Differenze tra degustatori italiani e del resto del mondo

Confrontarsi con degustatori di altri Paesi è un’esperienza istruttiva. Capisco che all’estero, rispetto al mondo dei degustatori professionali che mi capita di frequentare, i critici sono mediamente molto meno dogmatici e (posso dirlo?) arroganti. Nessuno qui prova a imporre il proprio punto di vista, nessuno gioca a far sentire gli altri dei cretini e degli incompetenti come a volte mi è capitato, nessuno sembra preda dell’ansia di dimostrare di avercelo più lungo. Scopro che buyer e importatori sono molto più pratici, loro hanno il mercato come orizzonte e non le digressioni onanistiche di certi critici che del vino vedono solo quanto può pettinare il proprio ego e non un bene da vendere e far piacere. Inoltre, i degustatori del resto del mondo sembrano attenti a caratteristiche differenti da quelle a cui noi critici italiani diamo peso: ed esempio per tutta la tre giorni io penalizzerò vini corretti, eleganti e delicati ma senza troppa struttura e personalità mentre molti miei colleghi (in particolare la spagnola e la francese) li premieranno sovente. Forse hanno ragione loro, alla fine.

Le vigne delle Tenute Sella e Mosca ad Alghero

Dal Messico all'India

I vini, come detto, ci vengono presentati in forma totalmente anonima, con la bottiglia mascherata da un “vestitino” per niente attillato che non ne fa intuire le forme. Scopriremo quello che abbiamo degustato solo alla fine di ogni giornata, quando ci viene consegnato un foglio con l’elenco di vini ed etichette e il punteggio e il giudizio dato da ciascuno di noi. Scoprirò così di aver provato due serie di Champagne, una di bianchi (di livello medio alto) e una di rosé (molto peggio), e poi Cava spagnoli, spumanti portoghesi, messicani, tedeschi, moldavi, croati, perfino un indiano. Almeno un paio di serie sono di vini italiani, una di Prosecco piuttosto deludenti e una di spumanti provenienti da regioni varie (Sardegna compresa). Avrò anche qualche sorpresa: quel vino lo avevo amato tanto quando lo avevo bevuto un paio di anni fa, possibile che gli ho dato appena 82?

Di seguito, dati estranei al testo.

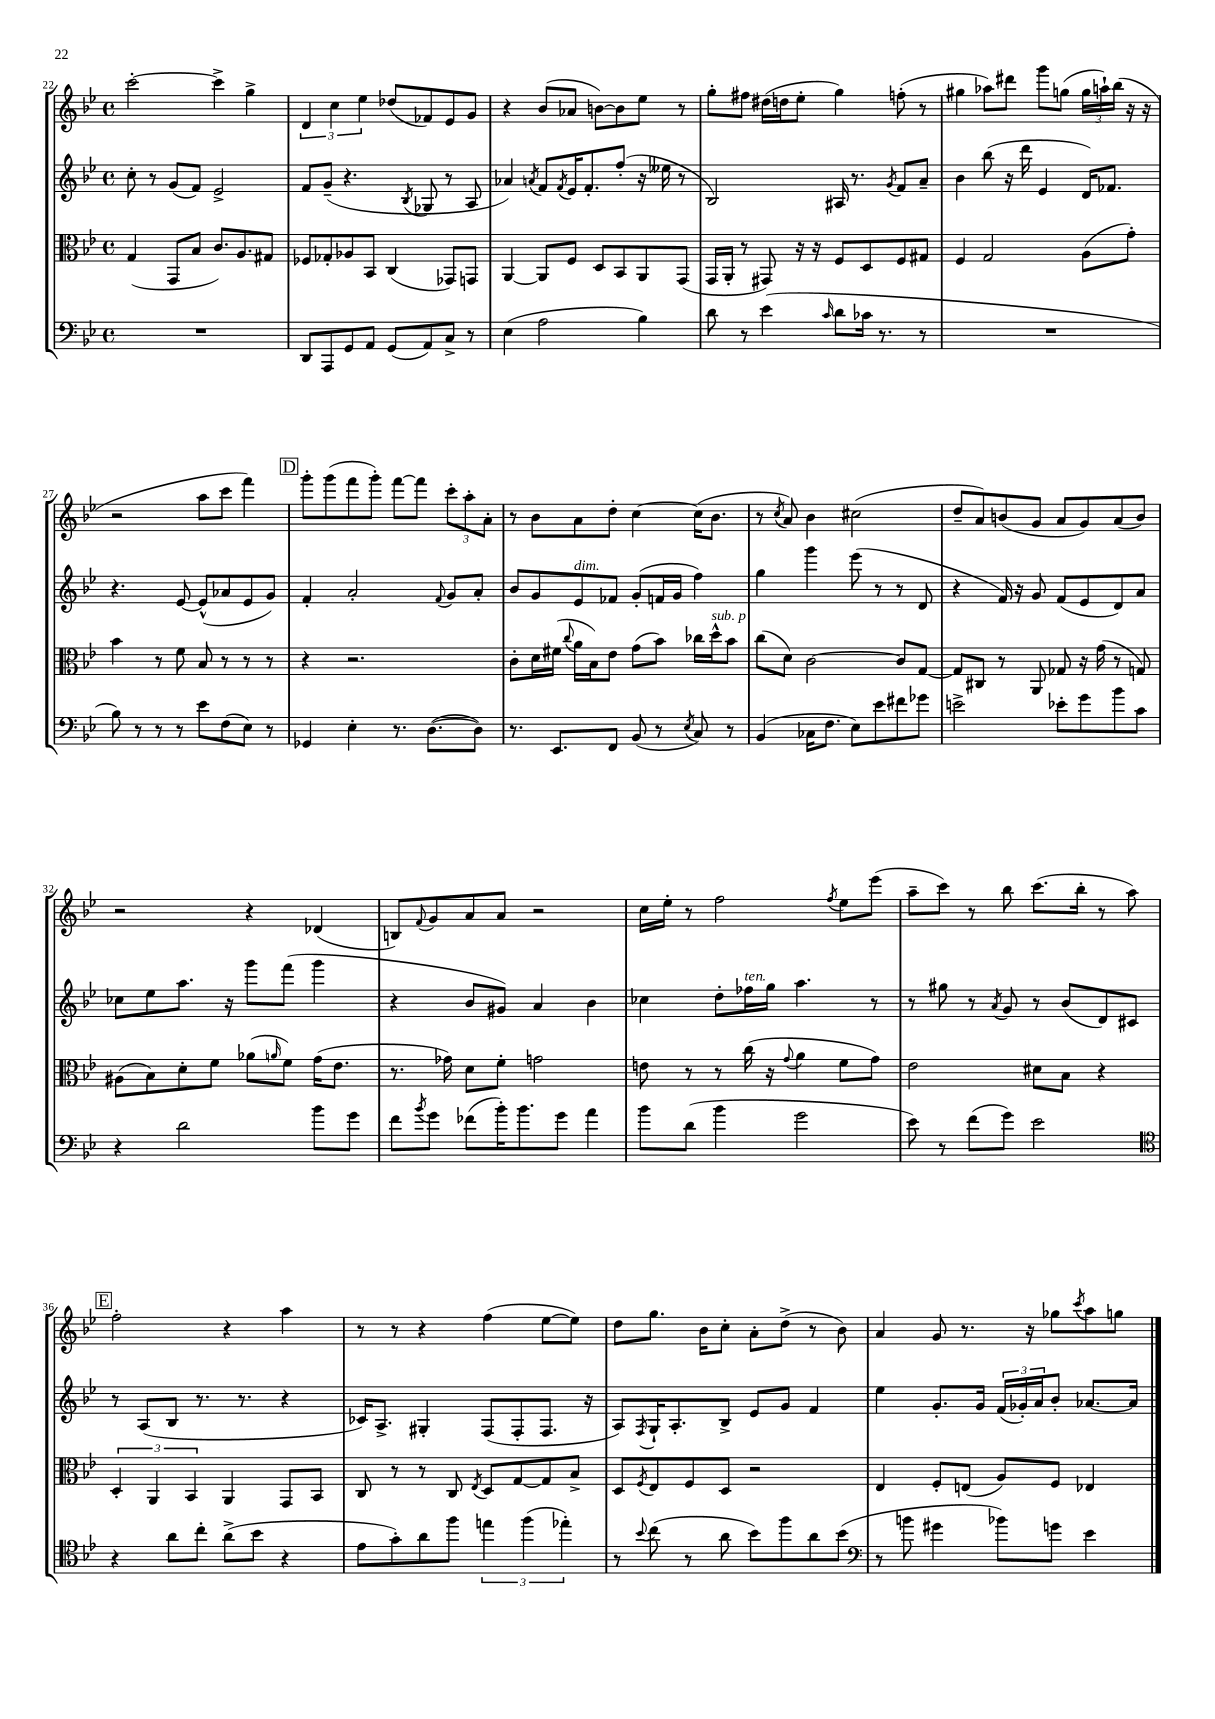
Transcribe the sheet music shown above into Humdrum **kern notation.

**kern	**kern	**kern	**kern
*staff4	*staff3	*staff2	*staff1
*clefF4	*clefC3	*clefG2	*clefG2
*k[b-e-]	*k[b-e-]	*k[b-e-]	*k[b-e-]
*M4/4	*M4/4	*M4/4	*M4/4
*met(c)	*met(c)	*met(c)	*met(c)
1r	(4G	8cc'	[2ccc'
.	.	8r	.
.	8GG	(8g	.
.	8B-	8f)	.
.	8.c)	2e-^	4ccc^]
.	8.A	.	.
.	.	.	4gg^
.	8G#	.	.
=	=	=	=
8DD	8F-	8f	6d
8AAA	8G-'	(8g~	.
.	.	.	6cc
8GG	8A-	4.r	.
.	.	.	6ee-
8AA	8BB-	.	.
(8GG	(4C	.	(8dd-
.	.	8qB-	.
8AA)	.	8G-	8f-)
8C^	8GG-)	8r	8e-
8r	8GG	8A	8g
=	=	=	=
(4E-	[4AA	4a-)	4r
.	.	8qa	.
2A	8AA]	8f	(8b-
.	.	8qf	.
.	8F	16e-	8a-
.	.	8.f'	.
.	8D	.	[8b)
.	8BB-	(8ff'	8b]
4B-)	8AA	16r	8ee-
.	.	16ee--	.
.	(8GG	8r	8r
=	=	=	=
8d	16GG	2B-)	8gg'
.	16AA'	.	.
8r	8r	.	8ff#
(4e-	8GG#)	.	(16dd#
.	.	.	16dd
.	16r	.	8ee-'
.	16r	.	.
16qqc	.	.	.
8d	8F	16A#	4gg)
.	.	8.r	.
16c-	8D	.	.
8.r	.	.	.
.	.	8qg	.
.	8F	8f	(8ff'
8r	8G#	8a~	8r
=	=	=	=
1r	4F	4b-	4gg#
.	2G	(8bb-	8aa-)
.	.	16r	8ddd#
.	.	16ddd	.
.	.	4e-	8ggg
.	.	.	(8gg
.	(8A	16d)	24gg
.	.	.	24aa`)
.	.	8.f-	.
.	.	.	(24bb-
.	8g')	.	16r
.	.	.	16r
=	=	=	=
8B-)	4b-	4.r	2r
8r	.	.	.
8r	8r	.	.
8r	8f	[8e-	.
8e-	8B-	(8e-^^]	8aa
(8F	8r	8a-	8ccc
8E-)	8r	8e-	4fff)
8r	8r	8g)	.
=	=	=	=
4GG-	4r	4f'	8ggg'
.	.	.	(8ggg
4E-'	2.r	2a'	8fff
.	.	.	8ggg')
8.r	.	.	[8fff
.	.	.	8fff]
([8.D	.	.	.
.	.	8qqf	.
.	.	8g	12ccc'
.	.	.	12aa'
8D])	.	8a'	.
.	.	.	12a'
=	=	=	=
8.r	8c'	8b-	8r
.	16d	8g	8b-
8.EE-	(16f#	.	.
.	8qqcc	.	.
.	16a	8e-	8a
.	16B-)	.	.
8FF	8e-	8f-	8dd'
(8BB-	(8g	(8g'	[4cc
8r	8b-)	16f	.
.	.	16g	.
8qE-	.	.	.
8C)	16cc-	4ff)	(16cc]
.	16dd^^	.	8.b-
8r	8b-	.	.
=	=	=	=
(4BB-	(8cc	4gg	8r
.	.	.	8qcc
.	8d)	.	8a)
16C-	[2c	4ggg	4b-
8.F	.	.	.
8E-)	.	(8eee-	(2cc#
8e-	.	8r	.
8f#	8c]	8r	.
8g-	[8G	8d	.
=	=	=	=
2e^	8G]	4r	8dd~
.	8C#	.	8a)
.	8r	16f)	(8b
.	.	16r	.
.	8AA	8g	8g
8e-'	8G-	(8f	8a
8g	16r	8e-	8g)
.	(16g	.	.
8b-	8r	8d)	(8a
8c	8G)	8a	8b)
=	=	=	=
4r	(8A#	8cc-	2r
.	8B-)	8ee-	.
2d	8d'	8.aa	.
.	8f	.	.
.	.	16r	.
.	(8a-	8ggg	4r
.	16qqa	.	.
.	8f)	(8fff	.
8b-	(16g	4ggg	(4d-
.	8.e-	.	.
8g	.	.	.
=	=	=	=
8f	8.r	4r	8B)
8qb-	.	.	8qqf
8g	.	.	8g
.	16g-)	.	.
(8f-	8d	8b-	8a
16b-')	8f'	8g#)	8a
8.b-	.	.	.
.	2g	4a	2r
8g	.	.	.
4a	.	4b-	.
=	=	=	=
8b-	8e	4cc-	16cc
.	.	.	16ee-'
(8d	8r	.	8r
4b-	8r	8dd'	2ff
.	(16cc	16ff-	.
.	16r	16gg	.
.	8qqg	.	.
2g	4a	4.aa	.
.	.	.	8qff
.	8f	.	8ee-
.	8g)	8r	(8eee-
=	=	=	=
8e-)	2e-	8r	8aa~
8r	.	8gg#	8ccc)
(8f	.	8r	8r
.	.	8qa	.
8g)	.	8g	8bb-
2e-	8d#	8r	(8.ccc
.	8B-	(8b-	.
.	.	.	16bb-'
.	4r	8d)	8r
.	.	8c#	8aa)
=	=	=	=
*clefC4	*	*	*
4r	6D'	8r	2ff'
.	.	(8A	.
.	6AA	.	.
8a	.	8B-	.
.	6BB-	.	.
8cc'	.	8.r	.
(8a^	4AA	.	4r
.	.	8.r	.
8b-	.	.	.
4r	8GG	4r	4aa
.	8BB-	.	.
=	=	=	=
8e-	8C	16c-)	8r
.	.	8.A^	.
8g')	8r	.	8r
8a	8r	4G#'	4r
8ff	8C	.	.
.	8qE-	.	.
6ee	8D	(8F	(4ff
.	[8G	8F'	.
(6ff	.	.	.
.	8G]	8.F	[8ee-
6ee-')	.	.	.
.	8B-^	.	8ee-])
.	.	16r	.
=	=	=	=
8r	8D	8A)	8dd
8qqb-	8qF	8qF	.
(8cc	8E-	16G`	8.gg
.	.	8.A'	.
8r	8F	.	.
.	.	.	16b-
8a	8D	8B-^	8cc'
8b-)	2r	8e-	8a'
8ff	.	8g	(8dd^
8a	.	4f	8r
(8b-	.	.	8b-)
=	=	=	=
*clefF4	*	*	*
8r	4E-	4ee-	4a
8b	.	.	.
4g#	8F'	8.g'	8g
.	(8E	.	8.r
.	.	16g	.
8b-)	8A)	(24f	.
.	.	24g-')	.
.	.	.	16r
.	.	24a	.
8g	8F	8b-'	8gg-
.	.	.	8qccc
4e-	4E-	[8.a-	8aa
.	.	.	8gg
.	.	16a-]	.
==	==	==	==
*-	*-	*-	*-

La tre giorni è finita. Ognuno torna a casa chi come me con un volo di un’ora e chi con uno di ventidue ore scali inclusi. Molte aziende di tutto il mondo riceveranno la buona novella di una medaglia anche grazie al mio giudizio. Arrivederci all’anno prossimo, quando magari quell’83 diventerà un 84 salvamedaglia.